Kommunikation funktioniert nur, wenn sie auf aktivierte Motive trifft und somit für den Kunden relevant ist. Deswegen ist es wichtig, den Kundenkontaktpunkt genau auf die vorherrschende Motivlage des Kunden zu analysieren und das Erlebnis am Kundenkontaktpunkt genau auszusteuern. Damit wird auch noch einmal die enorm große Bedeutung der Kommunikation für kundenorientiert agierende Unternehmen deutlich. Durch die Ansprache aktivierter Motive wird der Autopilot sensibilisiert und folglich der „Scheinwerfer der Aufmerksamkeit“ anders eingestellt. Der Autopilot wird nun hellhörig.
Die Customer Journey darf nicht als Routenplanung, die mit GPS versehen, auf Staus und mögliche Sehenswürdigkeiten oder Golfplätze in die Zukunft schauen kann, verwechselt werden. Hilfreich ist das Modell einer Customer Journey nur dann, wenn die unterschiedlichen Motive an den unterschiedlichen Customer Touchpoints betrachtet werden. Bei der Entwicklung von Kundenerlebnissen, sollten die einzelnen Elemente immer wieder im Kundenalltag, aus der durch Motive bestimmten Fokusbrille des Kunden gesehen werden. Entsprechend der unterschiedlichen Motivsystem können die Elemente so gestaltet werden, dass nur positive, vielleicht sogar begeisternde Erlebnisse geschaffen werden, die letztendlich doch zum Erstkauf oder zur Kundenloyalität beitragen können - wir werden es nur nicht wissen.
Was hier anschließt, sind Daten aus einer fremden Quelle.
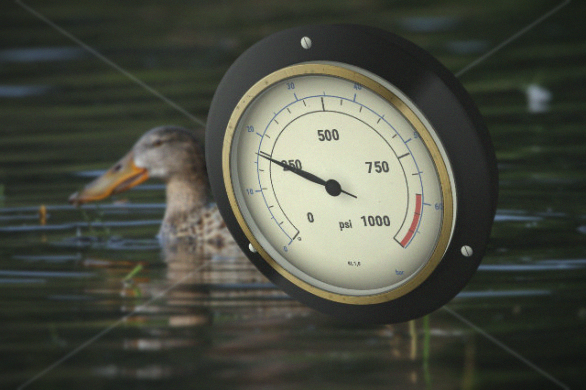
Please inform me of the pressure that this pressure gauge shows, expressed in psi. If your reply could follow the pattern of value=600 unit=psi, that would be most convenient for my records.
value=250 unit=psi
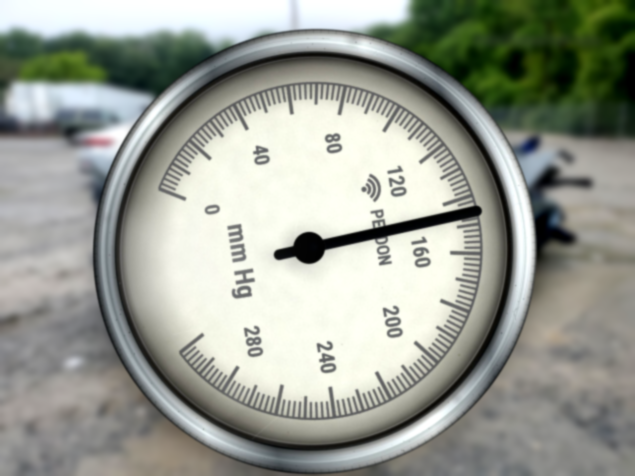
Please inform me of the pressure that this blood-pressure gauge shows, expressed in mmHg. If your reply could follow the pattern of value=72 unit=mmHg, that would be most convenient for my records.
value=146 unit=mmHg
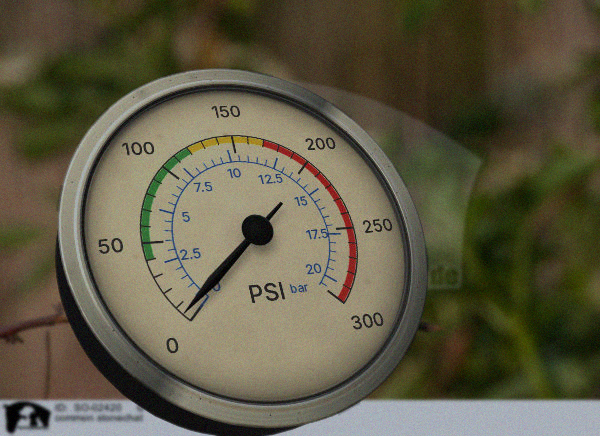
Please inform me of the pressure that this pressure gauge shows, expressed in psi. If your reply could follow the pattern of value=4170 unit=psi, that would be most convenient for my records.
value=5 unit=psi
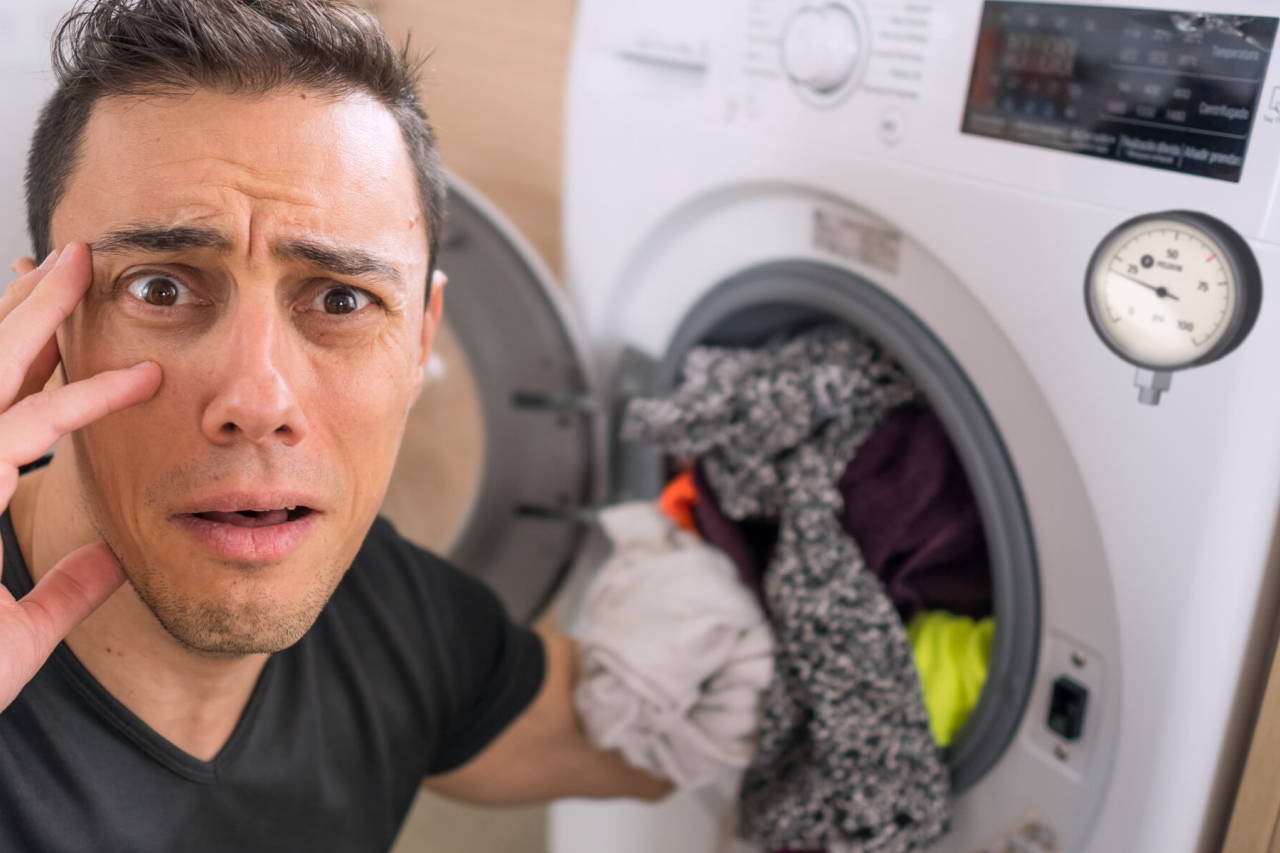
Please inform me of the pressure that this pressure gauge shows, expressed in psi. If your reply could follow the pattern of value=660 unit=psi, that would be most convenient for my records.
value=20 unit=psi
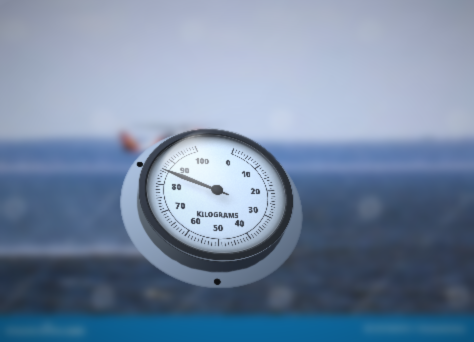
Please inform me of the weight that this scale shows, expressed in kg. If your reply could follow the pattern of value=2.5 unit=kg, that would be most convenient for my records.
value=85 unit=kg
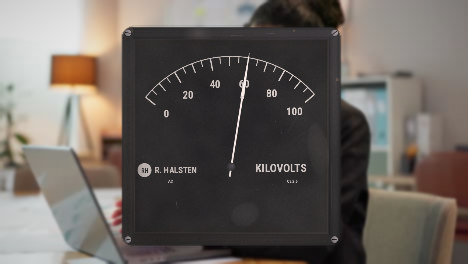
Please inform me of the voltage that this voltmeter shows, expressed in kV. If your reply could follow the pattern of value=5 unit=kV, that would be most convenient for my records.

Sehr geehrter Herr Prof. Gündling,
vielen Dank für diesen sehr treffenden Text! In Anbetracht der aktuell postulierten Parole “Google ist der beste Außendienst” und dem angekündigten Untergang des aktiven Vertriebes durch Menschen, halte ich es ebenfalls für sinnvoll mal wieder der Realität Platz einzuräumen. Der personen- und motivorientierte Verkauf ist aus meiner Sicht auch in Zukunft der Erfolgsfaktor – zumindest im B2B Bereich. Sicherlich müssen wir die veränderten Informationsmöglichkeiten unserer Kunden im Bereich der Demand Generation berücksichtigen – das ist aber Marketingthema -, aber der daraus resultierende Verkaufsprozess wird nach wie vor beziehungsorientiert und auf Basis der Bedienung von Motiven funktionieren.
Hallo Herr Schneider,
ich stimme Ihnen fast uneingeschränkt zu. Tatsächlich bin ich überzeugt, dass nicht nur im B2B, sondern gerade auch im B2C der persönliche Verkauf wieder an Bedeutung gewinnen wird. Das lässt sich aus der zunehmenden Freizeit und den verfügbaren Mitteln der Silver Generation ableiten. Gerade auch die Generation Z entdeckt das Shopping für sich neu. Nicht alles ist nur digital.
Allerdings sollte auch die Trennung in Marketing und Vertrieb überdacht werden. Deshalb würde ich empfehlen, “die veränderten Informationsmöglichkeiten unserer Kunden im Bereich der Demand Generation” nicht als Marketingthema zu “delegieren”. In Zukunft werden die Unternehmen, eher einen Wettbewerbsvorsprung erarbeiten können, die in Markt- oder Kundenmanagementeinheiten organisiert sind. Produktmanagement, Verkaufsmanagement, Werbung … als selbstständige Funktionen einer Marketingabteilung, bei gleichzeitig getrenntem Vertrieb, werden den heutigen Anforderungen nicht mehr gerecht.